### ABOUT THIS TASK
Print exactly the lines below between the line holding "intérêt visuel. Le" and the line holding "d’affichage. Les choix", inclusive, and nothing more.
EXTRACTED INFORMATION below:
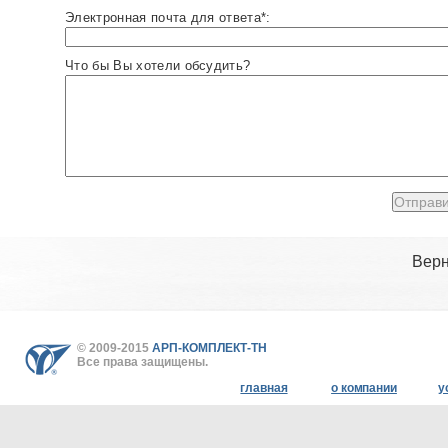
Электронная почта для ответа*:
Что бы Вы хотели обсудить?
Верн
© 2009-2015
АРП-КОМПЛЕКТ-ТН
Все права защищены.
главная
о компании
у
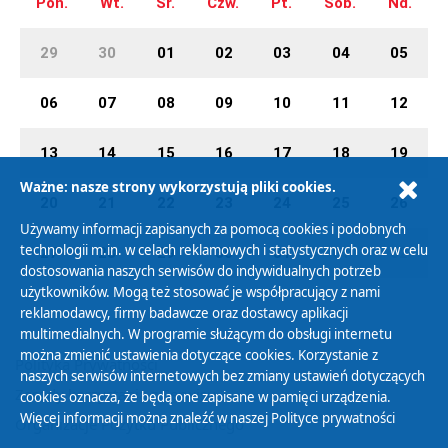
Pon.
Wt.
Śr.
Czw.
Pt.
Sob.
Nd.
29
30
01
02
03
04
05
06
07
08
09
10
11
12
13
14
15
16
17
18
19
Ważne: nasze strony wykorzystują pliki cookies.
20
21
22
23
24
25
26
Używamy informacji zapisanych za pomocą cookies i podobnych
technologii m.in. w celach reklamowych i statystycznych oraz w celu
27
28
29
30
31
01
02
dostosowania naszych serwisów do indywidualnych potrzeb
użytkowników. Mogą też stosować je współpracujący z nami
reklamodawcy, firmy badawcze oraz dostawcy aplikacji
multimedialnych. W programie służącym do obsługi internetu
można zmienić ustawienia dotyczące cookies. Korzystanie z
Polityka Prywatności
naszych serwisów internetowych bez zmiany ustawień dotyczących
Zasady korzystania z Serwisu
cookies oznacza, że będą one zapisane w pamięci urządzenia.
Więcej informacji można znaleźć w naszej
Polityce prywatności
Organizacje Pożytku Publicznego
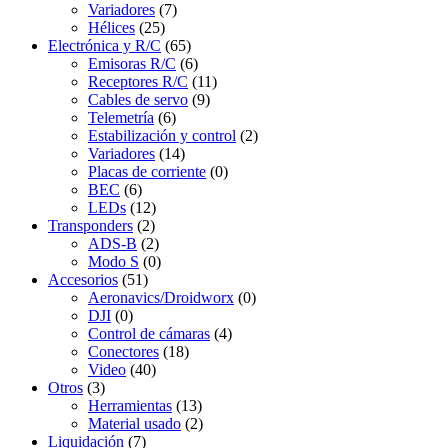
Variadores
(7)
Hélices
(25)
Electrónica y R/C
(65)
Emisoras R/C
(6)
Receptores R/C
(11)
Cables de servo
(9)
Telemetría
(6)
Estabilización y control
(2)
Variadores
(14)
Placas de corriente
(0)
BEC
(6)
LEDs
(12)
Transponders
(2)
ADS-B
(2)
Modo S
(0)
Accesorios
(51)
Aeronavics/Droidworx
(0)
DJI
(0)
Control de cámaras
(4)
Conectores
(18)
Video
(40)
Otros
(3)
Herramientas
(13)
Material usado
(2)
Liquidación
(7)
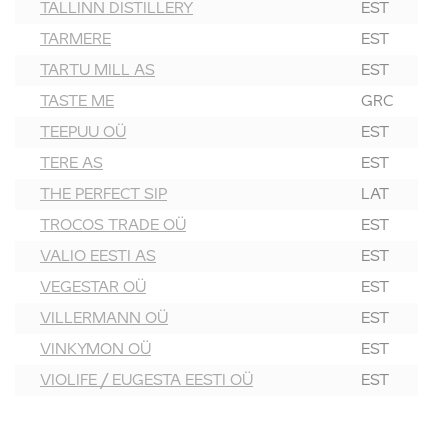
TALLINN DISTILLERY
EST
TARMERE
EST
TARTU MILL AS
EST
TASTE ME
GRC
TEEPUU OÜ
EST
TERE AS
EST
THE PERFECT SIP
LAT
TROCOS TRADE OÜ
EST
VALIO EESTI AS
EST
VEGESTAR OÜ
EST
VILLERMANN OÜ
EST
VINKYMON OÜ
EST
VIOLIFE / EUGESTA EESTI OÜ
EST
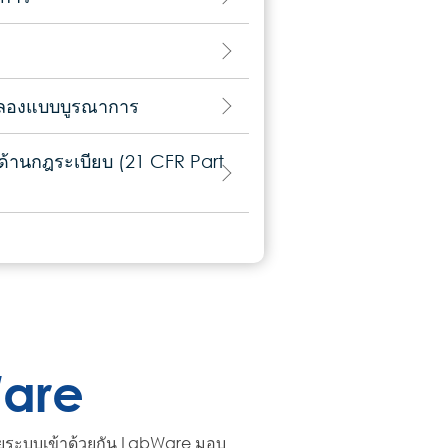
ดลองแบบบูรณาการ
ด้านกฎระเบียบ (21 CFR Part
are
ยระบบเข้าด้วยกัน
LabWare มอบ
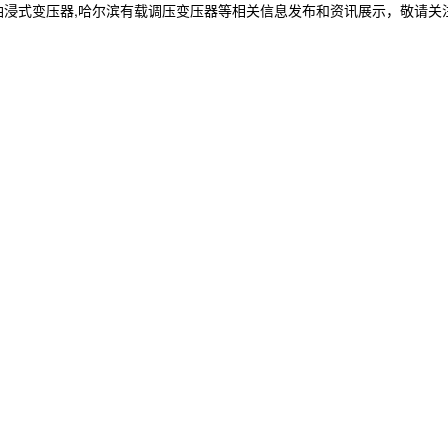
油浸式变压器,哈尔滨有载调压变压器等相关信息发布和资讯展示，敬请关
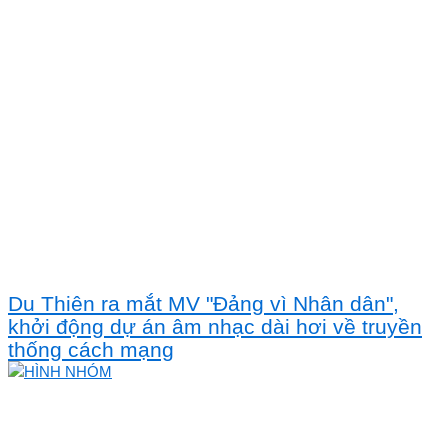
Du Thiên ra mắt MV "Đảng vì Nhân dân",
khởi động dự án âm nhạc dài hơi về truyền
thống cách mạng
End of EXTRACTED INFORMATION.
EXTRACTED INFORMATION below:
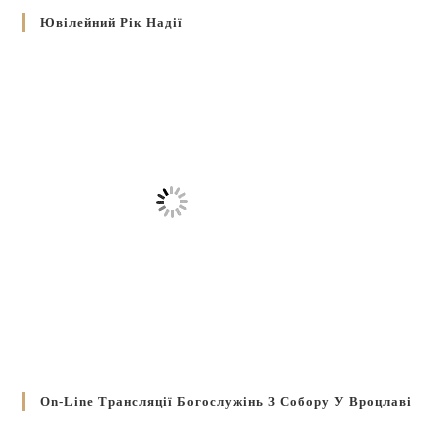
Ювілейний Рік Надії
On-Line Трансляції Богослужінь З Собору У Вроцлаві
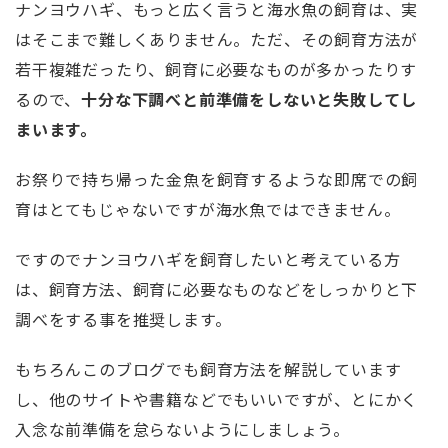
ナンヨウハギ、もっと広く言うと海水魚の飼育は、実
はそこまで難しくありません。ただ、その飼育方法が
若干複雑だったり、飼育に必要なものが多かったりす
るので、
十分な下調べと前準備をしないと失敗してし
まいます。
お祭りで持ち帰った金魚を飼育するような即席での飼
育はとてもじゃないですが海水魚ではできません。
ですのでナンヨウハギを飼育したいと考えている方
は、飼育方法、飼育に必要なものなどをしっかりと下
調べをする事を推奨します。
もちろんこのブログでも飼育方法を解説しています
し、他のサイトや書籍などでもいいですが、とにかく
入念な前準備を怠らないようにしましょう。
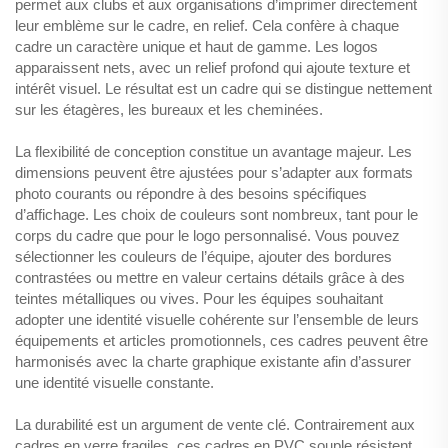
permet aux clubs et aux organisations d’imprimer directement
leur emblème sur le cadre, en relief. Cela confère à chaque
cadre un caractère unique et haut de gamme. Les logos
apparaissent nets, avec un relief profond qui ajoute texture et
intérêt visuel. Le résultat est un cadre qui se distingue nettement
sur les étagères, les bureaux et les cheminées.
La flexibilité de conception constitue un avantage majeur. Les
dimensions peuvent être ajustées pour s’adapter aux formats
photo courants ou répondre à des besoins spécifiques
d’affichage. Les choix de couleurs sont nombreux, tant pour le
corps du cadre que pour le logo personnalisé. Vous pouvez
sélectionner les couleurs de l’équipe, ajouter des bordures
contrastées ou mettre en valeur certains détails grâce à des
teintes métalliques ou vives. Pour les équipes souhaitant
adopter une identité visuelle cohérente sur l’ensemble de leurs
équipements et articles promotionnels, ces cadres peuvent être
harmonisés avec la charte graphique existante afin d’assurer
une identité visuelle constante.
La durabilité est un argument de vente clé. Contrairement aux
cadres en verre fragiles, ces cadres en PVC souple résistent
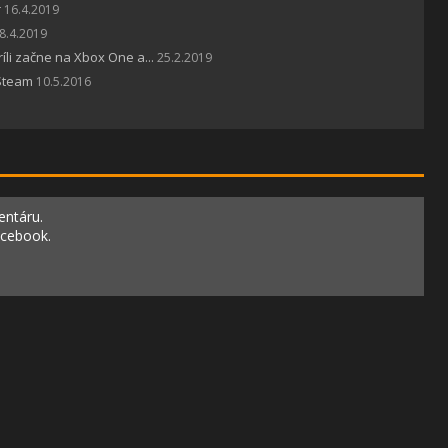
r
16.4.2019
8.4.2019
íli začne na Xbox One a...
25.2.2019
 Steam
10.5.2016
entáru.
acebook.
End of EXTRACTED INFORMATION.
### WRITTEN ANSWER
intérêt visuel. Le résultat est un cadre qui se distingue nettement
sur les étagères, les bureaux et les cheminées.
La flexibilité de conception constitue un avantage majeur. Les
dimensions peuvent être ajustées pour s’adapter aux formats
photo courants ou répondre à des besoins spécifiques
d’affichage. Les choix de couleurs sont nombreux, tant pour le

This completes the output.